Dataset excerpts:
·····
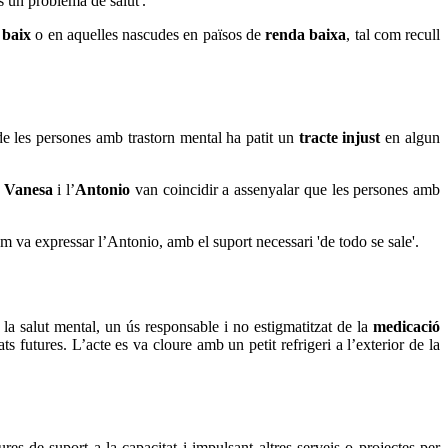
s un problema de salut'.
 baix
o en aquelles nascudes en països de
renda baixa
, tal com recull
 de les persones amb trastorn mental ha patit un
tracte injust
en algun
a
Vanesa
i l’
Antonio
van coincidir a assenyalar que les persones amb
 va expressar l’Antonio, amb el suport necessari 'de todo se sale'.
 la salut mental, un ús responsable i no estigmatitzat de la
medicació
ats futures. L’acte es va cloure amb un petit refrigeri a l’exterior de la
es de suport a la capacitat i impulsant altres serveis o projectes per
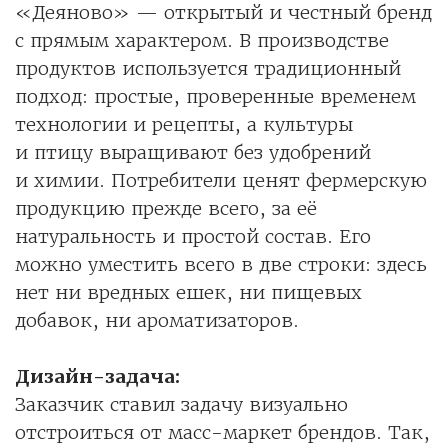
«Деяново» — открытый и честный бренд
с прямым характером. В производстве
продуктов используется традиционный
подход: простые, проверенные временем
технологии и рецепты, а культуры
и птицу выращивают без удобрений
и химии. Потребители ценят фермерскую
продукцию прежде всего, за её
натуральность и простой состав. Его
можно уместить всего в две строки: здесь
нет ни вредных ешек, ни пищевых
добавок, ни ароматизаторов.
Дизайн-задача:
Заказчик ставил задачу визуально
отстроиться от масс-маркет брендов. Так,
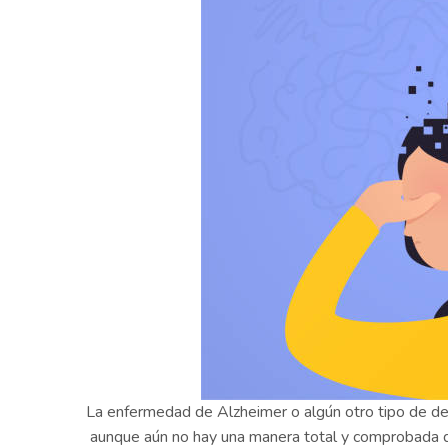
La enfermedad de Alzheimer o algún otro tipo de de
aunque aún no hay una manera total y comprobada 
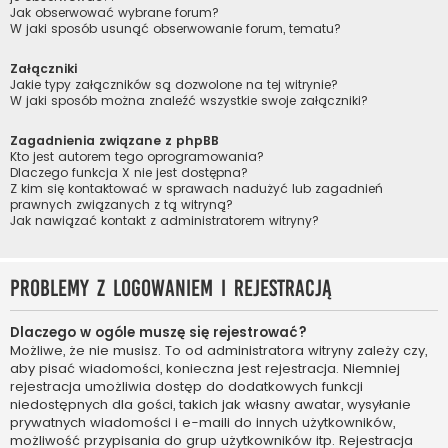
Jak obserwować wybrane forum?
W jaki sposób usunąć obserwowanie forum, tematu?
Załączniki
Jakie typy załączników są dozwolone na tej witrynie?
W jaki sposób można znaleźć wszystkie swoje załączniki?
Zagadnienia związane z phpBB
Kto jest autorem tego oprogramowania?
Dlaczego funkcja X nie jest dostępna?
Z kim się kontaktować w sprawach nadużyć lub zagadnień
prawnych związanych z tą witryną?
Jak nawiązać kontakt z administratorem witryny?
Problemy z logowaniem i rejestracją
Dlaczego w ogóle muszę się rejestrować?
Możliwe, że nie musisz. To od administratora witryny zależy czy,
aby pisać wiadomości, konieczna jest rejestracja. Niemniej
rejestracja umożliwia dostęp do dodatkowych funkcji
niedostępnych dla gości, takich jak własny awatar, wysyłanie
prywatnych wiadomości i e-maili do innych użytkowników,
możliwość przypisania do grup użytkowników itp. Rejestracja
·····
**Assigned task:** Restate the lines above from the one containing "aunque aún no" through the one containing "Dlaczego w ogóle muszę się rejestrować?", inclusive, exactly and without pictures.

**Solution to the problem:**
aunque aún no hay una manera total y comprobada 
Jak obserwować wybrane forum?
W jaki sposób usunąć obserwowanie forum, tematu?
Załączniki
Jakie typy załączników są dozwolone na tej witrynie?
W jaki sposób można znaleźć wszystkie swoje załączniki?
Zagadnienia związane z phpBB
Kto jest autorem tego oprogramowania?
Dlaczego funkcja X nie jest dostępna?
Z kim się kontaktować w sprawach nadużyć lub zagadnień
prawnych związanych z tą witryną?
Jak nawiązać kontakt z administratorem witryny?
Problemy z logowaniem i rejestracją
Dlaczego w ogóle muszę się rejestrować?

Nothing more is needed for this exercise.